* [What the exercise asks]: Retrieve every line of the data holding the word "cookies".
Top of Provided entries
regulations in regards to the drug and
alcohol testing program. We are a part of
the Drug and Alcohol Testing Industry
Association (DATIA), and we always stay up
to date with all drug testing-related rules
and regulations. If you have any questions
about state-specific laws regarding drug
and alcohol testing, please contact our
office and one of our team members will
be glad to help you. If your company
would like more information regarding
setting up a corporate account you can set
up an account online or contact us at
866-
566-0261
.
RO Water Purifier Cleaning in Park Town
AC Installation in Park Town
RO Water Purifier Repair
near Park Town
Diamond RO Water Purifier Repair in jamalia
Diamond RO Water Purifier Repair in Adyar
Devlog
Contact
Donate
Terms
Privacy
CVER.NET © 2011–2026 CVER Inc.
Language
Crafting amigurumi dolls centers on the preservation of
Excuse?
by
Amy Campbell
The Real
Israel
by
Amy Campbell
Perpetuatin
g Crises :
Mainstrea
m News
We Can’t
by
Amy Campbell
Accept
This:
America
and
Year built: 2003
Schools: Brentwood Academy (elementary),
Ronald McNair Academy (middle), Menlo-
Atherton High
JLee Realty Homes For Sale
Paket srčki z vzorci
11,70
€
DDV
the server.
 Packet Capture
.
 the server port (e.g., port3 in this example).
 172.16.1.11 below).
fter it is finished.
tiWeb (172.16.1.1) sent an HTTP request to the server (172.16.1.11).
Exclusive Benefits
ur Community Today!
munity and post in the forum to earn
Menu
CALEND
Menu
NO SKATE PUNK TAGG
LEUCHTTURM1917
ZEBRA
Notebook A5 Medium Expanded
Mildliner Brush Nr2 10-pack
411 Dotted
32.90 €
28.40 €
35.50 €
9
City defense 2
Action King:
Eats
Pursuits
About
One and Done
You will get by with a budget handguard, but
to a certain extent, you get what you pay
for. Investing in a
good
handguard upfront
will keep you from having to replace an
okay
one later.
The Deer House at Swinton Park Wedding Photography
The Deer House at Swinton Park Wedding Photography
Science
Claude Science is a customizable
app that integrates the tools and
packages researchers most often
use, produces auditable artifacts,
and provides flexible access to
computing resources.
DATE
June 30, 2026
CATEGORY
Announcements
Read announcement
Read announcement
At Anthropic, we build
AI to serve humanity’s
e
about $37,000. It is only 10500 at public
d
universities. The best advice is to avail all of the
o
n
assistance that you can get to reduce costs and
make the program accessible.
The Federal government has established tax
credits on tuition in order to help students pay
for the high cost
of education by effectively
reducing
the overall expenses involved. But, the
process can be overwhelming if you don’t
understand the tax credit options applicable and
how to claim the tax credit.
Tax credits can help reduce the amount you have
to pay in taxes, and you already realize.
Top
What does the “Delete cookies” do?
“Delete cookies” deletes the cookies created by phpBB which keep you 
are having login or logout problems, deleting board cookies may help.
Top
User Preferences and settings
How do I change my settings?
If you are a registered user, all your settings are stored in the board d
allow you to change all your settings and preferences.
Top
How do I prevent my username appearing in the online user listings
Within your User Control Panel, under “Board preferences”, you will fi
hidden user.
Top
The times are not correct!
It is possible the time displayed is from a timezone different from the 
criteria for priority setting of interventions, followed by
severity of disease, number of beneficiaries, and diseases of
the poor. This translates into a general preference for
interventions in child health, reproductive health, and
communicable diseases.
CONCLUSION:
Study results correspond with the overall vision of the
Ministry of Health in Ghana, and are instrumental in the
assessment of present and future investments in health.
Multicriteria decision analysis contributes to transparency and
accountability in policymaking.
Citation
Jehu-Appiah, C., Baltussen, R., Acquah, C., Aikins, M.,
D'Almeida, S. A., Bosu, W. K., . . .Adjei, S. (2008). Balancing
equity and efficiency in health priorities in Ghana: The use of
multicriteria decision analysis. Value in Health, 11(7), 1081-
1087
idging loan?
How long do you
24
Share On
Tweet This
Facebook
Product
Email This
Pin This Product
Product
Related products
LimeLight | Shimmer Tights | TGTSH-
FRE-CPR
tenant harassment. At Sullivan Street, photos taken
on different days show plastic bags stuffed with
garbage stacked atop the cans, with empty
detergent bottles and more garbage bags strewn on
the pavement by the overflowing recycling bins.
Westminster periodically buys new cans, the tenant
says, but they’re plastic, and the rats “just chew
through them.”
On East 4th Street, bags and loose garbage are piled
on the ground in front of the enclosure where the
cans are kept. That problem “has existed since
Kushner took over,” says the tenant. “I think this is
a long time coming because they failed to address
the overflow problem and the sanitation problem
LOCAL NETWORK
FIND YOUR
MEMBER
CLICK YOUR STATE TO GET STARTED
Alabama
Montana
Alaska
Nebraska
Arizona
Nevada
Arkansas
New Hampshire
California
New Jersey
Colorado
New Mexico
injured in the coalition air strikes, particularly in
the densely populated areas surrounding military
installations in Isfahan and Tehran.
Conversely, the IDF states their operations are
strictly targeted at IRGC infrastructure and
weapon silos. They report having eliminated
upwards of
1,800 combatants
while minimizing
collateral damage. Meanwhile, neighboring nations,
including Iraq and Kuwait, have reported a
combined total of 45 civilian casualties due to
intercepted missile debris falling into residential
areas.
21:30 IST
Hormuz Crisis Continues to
Bottom of Provided entries
* [Task result]:
What does the “Delete cookies” do?
“Delete cookies” deletes the cookies created by phpBB which keep you 
are having login or logout problems, deleting board cookies may help.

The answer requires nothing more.